The Impact Alcoholic Parents Have On Entire Families
Edward McEntire looked like your typical happy grade schooler in the 1960's.
"At the moment, it was normal," McEntire said. "I didn't see any difference."
But McEntire's childhood was anything but normal.
"My stepfather wouldn't let me go to my friend's house to see what normal was," McEntire remembered.
Raised in a home where alcohol was the center of attention, both parents drank heavily and often.
"One minute he would be very nice," McEntire said. "The next moment he would be extremely violent. I wasn't allowed to talk about my feelings or have any kind of emotions."
As a result, the same poisons haunting McEntire's childhood became an outlet for his emotions as an adult.
"It allowed me to tell you what I thought and it usually didn't come out appropriately," McEntire said.
McEntire spent years battling his own drug and alcohol addictions.
"Jail. Death. I was not going down a pretty road," McEntire said.
Edward McEntire's story is far too common. Studies show children of alcoholics are four times more likely to develop a drinking problem than those who do not grow up with alcoholics.
Susie Armstrong counsels families with addictions at A Chance To Change. Father, husband and businessman Tony Say needed that help. He first walked into the doors at A Chance To Change 12 years ago.
"Alcoholics are very selfish people. That's how it was for me too," Tony Say recalled. "I was wrapped up in my own issues, my own problems and neglected my home life."
Susie Armstrong agreed, "The identified alcohol. All they focus on is getting their drink."
Armstrong said there are common traits in families with one alcoholic parent, "If the alcoholic is the father, the mother will focus on the father all the time, trying to keep them happy and also try to cover up the chaos."

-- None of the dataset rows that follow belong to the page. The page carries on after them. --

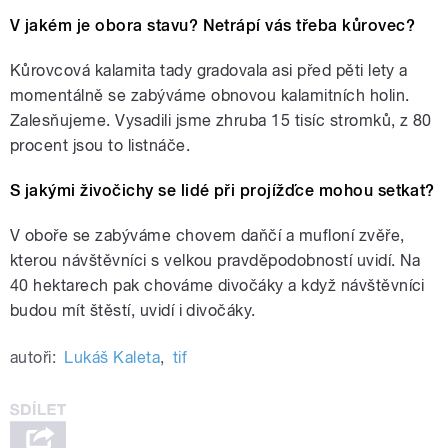
V jakém je obora stavu? Netrápí vás třeba kůrovec?
Kůrovcová kalamita tady gradovala asi před pěti lety a
momentálně se zabýváme obnovou kalamitních holin.
Zalesňujeme. Vysadili jsme zhruba 15 tisíc stromků, z 80
procent jsou to listnáče.
S jakými živočichy se lidé při projížďce mohou setkat?
V oboře se zabýváme chovem daňčí a mufloní zvěře,
kterou návštěvníci s velkou pravděpodobností uvidí. Na
40 hektarech pak chováme divočáky a když návštěvníci
budou mít štěstí, uvidí i divočáky.
autoři:
Lukáš Kaleta
,
tif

Say remembered a turning point, "I came home one night and had been drinking, got into an argument with my wife. One of my daughters was crying and she asked me to please quit drinking."

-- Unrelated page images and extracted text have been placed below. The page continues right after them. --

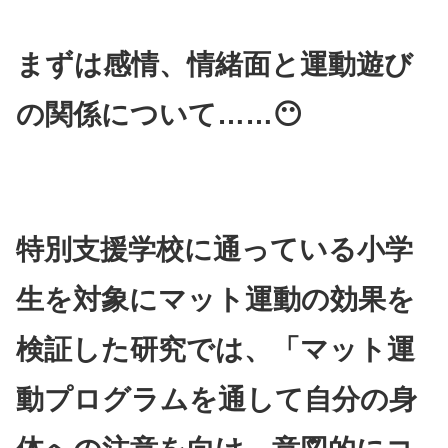
まずは感情、情緒面と運動遊び
の関係について……😶
特別支援学校に通っている小学
生を対象にマット運動の効果を
検証した研究では、「マット運
動プログラムを通して自分の身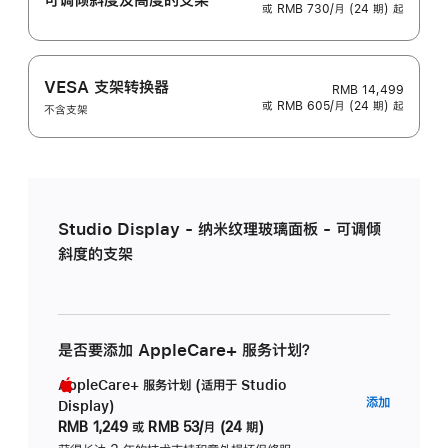
或 RMB 730/月 (24 期) 起
VESA 支架转换器
RMB 14,499
或 RMB 605/月 (24 期) 起
不含支架
Studio Display - 纳米纹理玻璃面板 - 可调倾
斜度的支架
是否要添加 AppleCare+ 服务计划？
AppleCare+ 服务计划 (适用于 Studio
AppleC
添加
Display)
服
RMB 1,249
或
RMB 53/月 (24 期)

Now sober 12 years, Say sees a difference in his relationships with his wife and daughters, "It's the kind of relationship a father and child should have. But it takes a while to get there."
It took time for Edward McEntire too. Several relapses and years later, he said for the first time in his life, he's happy in his own skin.
"You have to want it," McEntire said. "Not to get the family back. Not to get the job back. Not go get more money back. You have to want it for yourself. Better yourself in the process and eventually all that stuff will come back."
Edward McEntire has been sober 4 1/2 years. Tony Say is now the chairman of the board at A Chance To Change. His goal is to help as many people as possible.